De acordo com o projeto, da senadora Serys Slhessarenko (PT-MT), será tipificado como crime organizado "participar ou financiar associação de três ou mais pessoas com estabilidade, estrutura organizacional hierárquica e divisão de tarefas para obter, direta ou indiretamente, com o emprego de violência, ameaça, fraude, tráfico de influência ou atos de corrupção, vantagem de qualquer natureza". "Financiar campanhas políticas destinadas à eleição de candidatos com a finalidade de garantir ou facilitar as ações de organizações criminosas" também foi incluído no rol de agravantes.

O senador Aloizio Mercadante (PT-SP), relator da proposta, destaca que a aprovação da proposta permitirá que as penas sejam acrescidas de três a dez anos quando os condenados por crimes como tráfico, terrorismo, contrabando, entre outros, participarem de organização criminosa.

"O crime está cada vez mais sofisticado. Hoje, a legislação só prevê formação de bando ou quadrilha. O PCC, por exemplo, não é bando, é organização criminosa permanente, com ações em vários crimes, inclusive no exterior. Também precisamos ter leis sofisticadas, duras. Com esta lei, o Fernandinho Beira Mar nunca teria pego 15 anos, teria 25 anos ou a pena máxima", disse.

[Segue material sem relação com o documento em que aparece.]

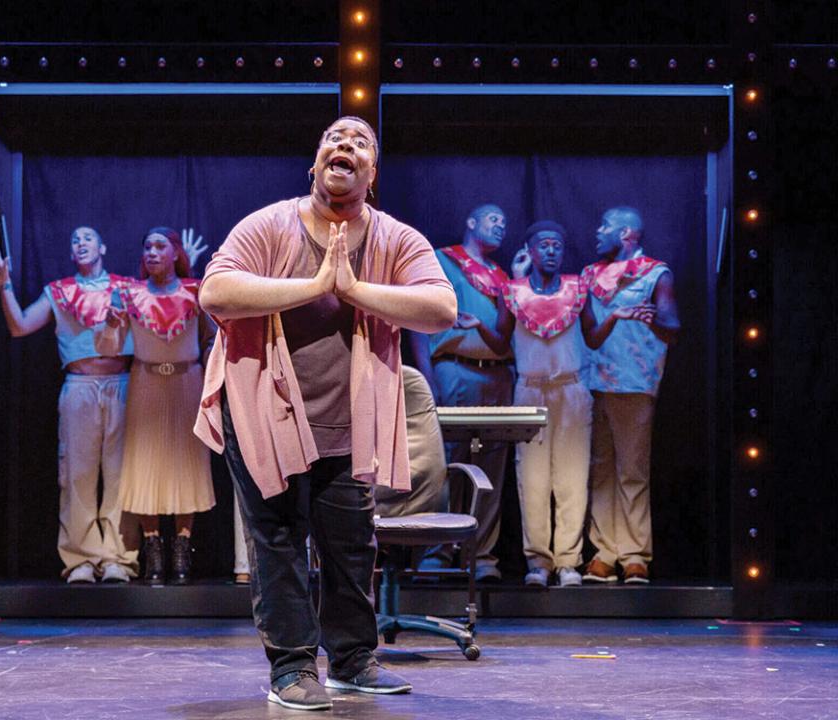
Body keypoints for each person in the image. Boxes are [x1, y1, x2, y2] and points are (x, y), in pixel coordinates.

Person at [194, 116, 456, 711]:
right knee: (278, 540)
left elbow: (441, 307)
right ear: (316, 165)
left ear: (372, 173)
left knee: (351, 542)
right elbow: (216, 292)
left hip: (347, 418)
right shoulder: (269, 225)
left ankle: (353, 660)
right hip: (263, 412)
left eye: (361, 143)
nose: (346, 146)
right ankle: (290, 668)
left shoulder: (394, 238)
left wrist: (354, 289)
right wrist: (315, 284)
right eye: (334, 140)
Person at [0, 226, 137, 584]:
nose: (80, 243)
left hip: (122, 384)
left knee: (121, 475)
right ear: (71, 253)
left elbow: (165, 308)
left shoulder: (126, 289)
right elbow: (20, 326)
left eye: (88, 238)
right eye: (74, 240)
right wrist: (4, 284)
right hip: (80, 386)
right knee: (77, 474)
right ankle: (81, 559)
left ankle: (118, 558)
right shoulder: (59, 291)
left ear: (102, 246)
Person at [459, 221, 592, 587]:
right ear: (530, 251)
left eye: (557, 245)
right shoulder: (512, 291)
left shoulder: (578, 288)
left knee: (572, 477)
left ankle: (568, 561)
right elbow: (502, 343)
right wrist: (477, 326)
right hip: (530, 390)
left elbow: (593, 337)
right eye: (544, 245)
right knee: (531, 478)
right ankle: (539, 562)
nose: (551, 251)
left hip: (571, 389)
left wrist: (616, 317)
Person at [96, 227, 216, 585]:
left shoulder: (196, 291)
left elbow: (212, 338)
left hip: (186, 382)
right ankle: (153, 549)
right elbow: (109, 347)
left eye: (160, 246)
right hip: (146, 383)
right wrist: (111, 324)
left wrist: (211, 374)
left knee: (187, 462)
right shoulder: (129, 294)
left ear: (174, 252)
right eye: (147, 246)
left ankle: (181, 547)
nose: (152, 252)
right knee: (145, 462)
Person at [409, 204, 514, 582]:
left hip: (497, 374)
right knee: (446, 462)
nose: (501, 226)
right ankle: (438, 549)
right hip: (453, 368)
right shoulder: (443, 261)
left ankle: (480, 554)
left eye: (505, 222)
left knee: (491, 467)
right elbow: (419, 320)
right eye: (493, 219)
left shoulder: (502, 277)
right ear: (471, 221)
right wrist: (428, 377)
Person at [579, 206, 680, 585]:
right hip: (596, 381)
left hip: (635, 381)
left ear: (626, 234)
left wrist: (652, 315)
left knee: (632, 471)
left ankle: (635, 554)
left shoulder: (655, 273)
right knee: (601, 470)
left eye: (604, 225)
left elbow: (673, 326)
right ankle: (604, 552)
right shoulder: (591, 275)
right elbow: (589, 333)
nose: (597, 231)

Provas - O projeto aprovado pela CCJ ainda regulamenta os meios de obtenção de provas, todas dependentes de prévia autorização judicial. São eles: colaboração premiada do investigado ou acusado; quebra de sigilo cadastral, telefônico, bancário e fiscal. O texto também regulamenta os benefícios e direitos do criminoso que ajudar nas investigações e determina penas para os agentes investigadores que quebram sigilo da investigação.

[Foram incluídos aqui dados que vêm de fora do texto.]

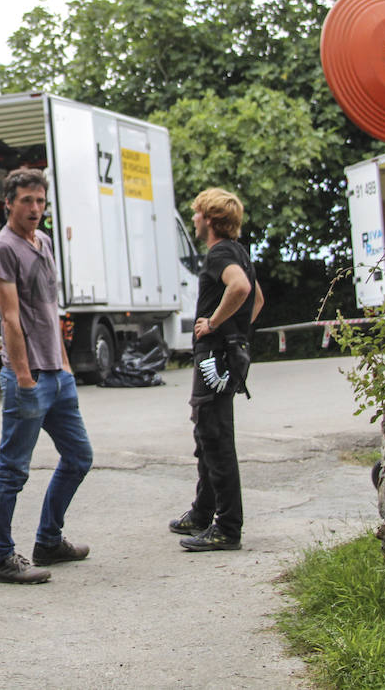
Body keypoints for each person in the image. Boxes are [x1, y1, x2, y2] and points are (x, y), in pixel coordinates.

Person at [0, 168, 93, 584]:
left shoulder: (43, 241)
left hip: (57, 373)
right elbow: (11, 318)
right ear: (9, 203)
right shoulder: (2, 248)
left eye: (40, 201)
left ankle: (49, 540)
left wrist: (65, 366)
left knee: (79, 457)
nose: (34, 208)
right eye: (26, 200)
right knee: (13, 470)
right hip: (27, 376)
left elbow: (49, 310)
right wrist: (24, 377)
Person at [170, 187, 264, 551]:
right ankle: (201, 512)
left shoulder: (219, 252)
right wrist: (236, 332)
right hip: (226, 355)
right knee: (206, 435)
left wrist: (214, 324)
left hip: (214, 358)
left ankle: (227, 528)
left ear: (209, 219)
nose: (193, 218)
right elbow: (256, 298)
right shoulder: (238, 252)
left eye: (197, 213)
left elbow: (240, 288)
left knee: (216, 438)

"É preciso ter claro que a colaboração não visa apenas beneficiar o réu, em relação ao delito que praticou. Seu objetivo principal é otimizar a justiça criminal como um todo, na medida em que permite a apuração e a prova de outros crimes graves", defende Mercadante, em relatório.

O senador também inclui no documento o papel das polícias civil, militar e federal e do Ministério Público nas investigações. "O MP terá que formalizar nos autos todas as informações que estão solicitando e tendo acesso. Depois, na fase do inquérito, dirige isoladamente o processo", explicou, ao afirmar que o texto foi acordado com o MP, polícias, Ordem dos Advogados do Brasil (OAB), Ministério da Justiça e Supremo Tribunal Federal (STF).